Anno III, 1961, Numero 6, Pagina 303
LA «PREDICA INUTILE» DI EINAUDI
l necrologi di Einaudi hanno dimostrato che ci sono scritti che, pur essendo pubblici, hanno davvero il carattere di «documenti», di verità da ricercare, da mettere in vista con procedimenti speciali perché, nel corso normale del dire, del conoscere e del fare giacciono nascoste ed inutili. Einaudi fece il primo saggio federalista nel 1897; previde nel 1918 che la Società delle Nazioni non avrebbe potuto impedire la guerra perché non aveva distrutto la sovranità assoluta degli Stati; si rese conto facendo il presidente della repubblica italiana del fatto che l’Italia, come nazione indipendente, sta morendo. Ma tale sua attività di pensiero è stata frettolosamente ricordata con frasi come «si occupò del problema dell’unità europea», quasi che l’aver «salvato la lira», o l’essere stato un epigono del liberismo, siano cose più importanti dell’aver capito le cause della guerra e della pace, dell’ordine e dell’anarchia, del nostro tempo. Il fatto è che queste ragioni vanno contro una «ragione» molto forte nella schiuma del tempo, contro la grande omertà della classe dirigente di governo e di opposizione. Tutti quelli che contano politicamente qualche cosa in Italia contano se l’Italia stessa conta, cioè se si tace il fatto che essa, agli occhi del senso comune come a quelli della sapienza appare, come Stato indipendente, finita. Ed ecco come Einaudi giudicò il fatto:
sul tempo di ratifica della c.e.d.
Nella vita delle nazioni di solito l’errore di non saper cogliere l’attimo fuggente è irreparabile.
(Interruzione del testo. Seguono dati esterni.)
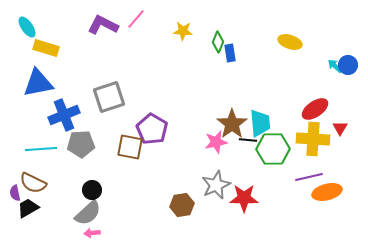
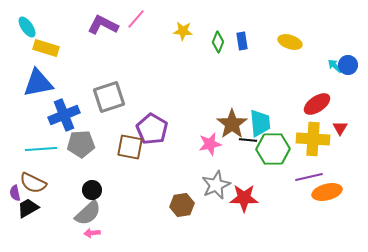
blue rectangle: moved 12 px right, 12 px up
red ellipse: moved 2 px right, 5 px up
pink star: moved 6 px left, 2 px down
La necessità di unificare l’Europa è evidente. Gli Stati esistenti sono polvere senza sostanza. Nessuno di essi è in grado di sopportare il costo di una difesa autonoma. Solo l’unione può farli durare. Il problema non è fra l’indipendenza e l’unione; è fra l’essere uniti e lo scomparire. Le esitazioni e le discordie degli Stati italiani della fine del quattrocento costarono agli italiani la perdita della indipendenza lungo tre secoli; ed il tempo della decisione, allora, durò forse pochi mesi. Il tempo propizio per l’unione europea è ora soltanto quello durante il quale dureranno nell’Europa occidentale i medesimi ideali di libertà. Siamo sicuri che i fattori avversi agli ideali di libertà non acquistino inopinatamente forza sufficiente ad impedire l’unione; facendo cadere gli uni nell’orbita nord-americana e gli altri in quella russa? Esisterà ancora un territorio italiano; non più una nazione, destinata a vivere come unità spirituale e morale solo a patto di rinunziare ad una assurda indipendenza militare ed economica.[1]
[1] Luigi Einaudi, Lo scrittoio del presidente, Einaudi, Torino, 1956, p. 89. Gli scritti federalistici ed europeistici di L. Einaudi si possono leggere nel volume citato, in L.E., La guerra e l'unità europea, Edizioni di Comunità, Milano, 1950, nell'antologia curata da E. Rossi (Il Buongoverno, Laterza, Bari, 1954) oltre che, naturalmente, nell'edizione completa delle opere in corso di pubblicazione presso l'editore Einaudi.